After his student days, Caturla lived all his life in the small central town of Remedios, where he became a lawyer to support his growing family. He had relationships with a number of black women and fathered eleven children by them, which he adopted and supported. His Tres danzas cubanas for symphony orchestra was first performed in Spain in 1929. Bembe was premiered in Havana the same year. His Obertura cubana won first prize in a national contest in 1938. Caturla was a fine man, and an example of a universal musician, happily combining classical and folkloric themes with modern musical ideas. He was murdered at 34 by a young gambler who was due to be sentenced only hours later.

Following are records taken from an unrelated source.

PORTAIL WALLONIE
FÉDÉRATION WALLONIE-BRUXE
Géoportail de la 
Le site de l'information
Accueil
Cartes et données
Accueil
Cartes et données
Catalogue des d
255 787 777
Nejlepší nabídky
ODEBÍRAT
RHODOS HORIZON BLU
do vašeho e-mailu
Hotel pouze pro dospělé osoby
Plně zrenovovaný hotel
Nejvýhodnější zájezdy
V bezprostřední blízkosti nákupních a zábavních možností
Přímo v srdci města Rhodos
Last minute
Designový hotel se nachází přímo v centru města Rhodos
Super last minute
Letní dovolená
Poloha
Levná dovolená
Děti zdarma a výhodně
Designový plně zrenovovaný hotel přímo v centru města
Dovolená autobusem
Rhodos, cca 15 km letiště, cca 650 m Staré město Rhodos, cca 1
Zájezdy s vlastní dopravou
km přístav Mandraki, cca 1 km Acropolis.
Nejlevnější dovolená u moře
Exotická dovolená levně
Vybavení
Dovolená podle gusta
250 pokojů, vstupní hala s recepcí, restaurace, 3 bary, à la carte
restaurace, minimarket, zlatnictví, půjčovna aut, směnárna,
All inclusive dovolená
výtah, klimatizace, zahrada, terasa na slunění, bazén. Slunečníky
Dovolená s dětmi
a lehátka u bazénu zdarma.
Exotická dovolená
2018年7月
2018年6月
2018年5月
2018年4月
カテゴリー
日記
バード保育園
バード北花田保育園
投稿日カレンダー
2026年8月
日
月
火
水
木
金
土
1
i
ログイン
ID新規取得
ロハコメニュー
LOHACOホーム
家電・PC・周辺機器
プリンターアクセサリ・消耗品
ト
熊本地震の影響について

Gonzalo Roig (1890--1970), was a major force in the first half of the century. A composer and orchestral director, he qualified in piano, violin and composition theory. In 1922 he was one of the founders of the National Symphony Orchestra, which he conducted. In 1927 he was appointed Director of the Havana School of Music. As a composer he specialized in the zarzuela, a musical theatre form, very popular up to World War II. In 1931 he co-founded a Bufo company (comic theatre) at the Marti Theatre in Havana. He was the composer of the most well-known Cuban zarzuela, Cecilia Valdés, based on the famous 19th century novel about a Cuban mulata. It was premiered in 1932. He founded various organizations and wrote frequently on musical topics.

One of the greatest Cuban pianist/composers of the 20th century was Ernesto Lecuona (1895--1963). Lecuona composed over six hundred pieces, mostly in the Cuban vein, and was a pianist of exceptional quality. He was a prolific composer of songs and music for stage and film. His works consisted of zarzuela, Afro-Cuban and Cuban rhythms, suites and many songs that became latin standards. They include Siboney, Malagueña and The Breeze And I (Andalucía). In 1942 his great hit Always in my heart (Siempre en mi Corazon) was nominated for an Oscar for Best Song; it lost out to White Christmas. The Ernesto Lecuona Symphonic Orchestra performed the premiere of Lecuona's Black Rhapsody in the Cuban Liberation Day Concert at Carnegie Hall on 10 October 1943.